Voice agents can use all the same tools as text agents. When a tool is called:

  1. The agent speaks that it’s performing an action
  2. The tool executes in the background
  3. The agent speaks the result

This creates a natural flow where the agent can look up information, perform calculations, or take actions while maintaining the conversation.

Voice conversations maintain full context:

  • Conversation history: Previous messages are remembered
  • Tool results: Outputs from tools are available for follow-up
  • Personas: Persona-based guidance works the same as text
  • Knowledge bases: RAG queries work during voice conversations

You can seamlessly switch between text and voice within the same conversation thread.

Write prompts that sound natural when spoken:

Instead of:

Provide a comprehensive response covering all aspects of the user’s query with appropriate detail and context.

Write:

Have a natural conversation. Keep responses concise and clear. Ask follow-up questions when helpful.

Voice users can’t see formatting, links, or code blocks. Adjust your instructions:

Instead of:

Format your response with bullet points and include relevant links.

Write:

Explain things step by step. Mention when you could share a link or document if they switch to text.

Users may interrupt or change topics mid-sentence.
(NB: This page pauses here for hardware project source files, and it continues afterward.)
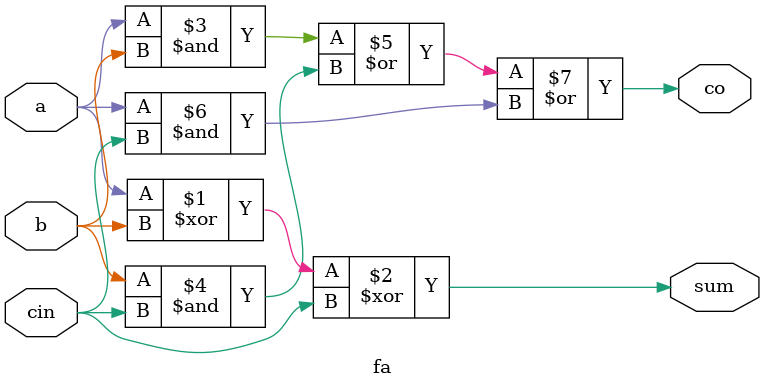
<source format=v>
module fa(a,b,cin,sum,co);

input a,b,cin;
output sum,co;

assign sum=a^b^cin;
assign co=(a&b)|(b&cin)|(a&cin);

endmodule
</source>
Include guidance like:

If the user changes topics, smoothly acknowledge and move to the new topic.

Spoken responses should be appropriately paced:

Keep responses brief enough to feel conversational. Pause between topics to give the user a chance to respond.

Here’s an example configuration for a customer service voice agent:

Voice Model: OpenAI Realtime Voice: Nova Voice Prompt:

You are a helpful customer service agent. Speak naturally and conversationally.

Keep responses concise—aim for 2-3 sentences when possible. If you need to explain something complex, break it into steps and check in with the customer between steps.

When looking up information, let the customer know what you're doing: "Let me check that for you."

If you can't help with something, clearly explain what they should do next.

Always confirm you've understood their question before answering if there's any ambiguity.
  • Check that Enable Voice is toggled on in agent settings
  • Verify your browser has microphone permissions
  • Ensure you have a stable internet connection
  • Try refreshing the page
  • Use a headset to prevent echo
  • Reduce background noise
  • Speak clearly at a moderate pace
  • Check your microphone settings
  • The agent may still be processing—wait a moment
  • If using tools, the agent might be waiting for results
  • Try ending and restarting the voice session
  • Speak more slowly and clearly
  • Reduce background noise
  • Unusual terms or names may need spelling out
FeatureDescription
ProvidersOpenAI Realtime and Ultravox
Voices11 OpenAI voices + custom Ultravox library
TemperatureAdjustable for Ultravox
Voice PromptSeparate prompt for voice conversations
Tool SupportFull tool access during voice
ContextMaintains conversation history
SwitchingSeamless text-to-voice transitions

Voice agents bring your AI assistants to life, enabling hands-free interactions that feel natural and engaging.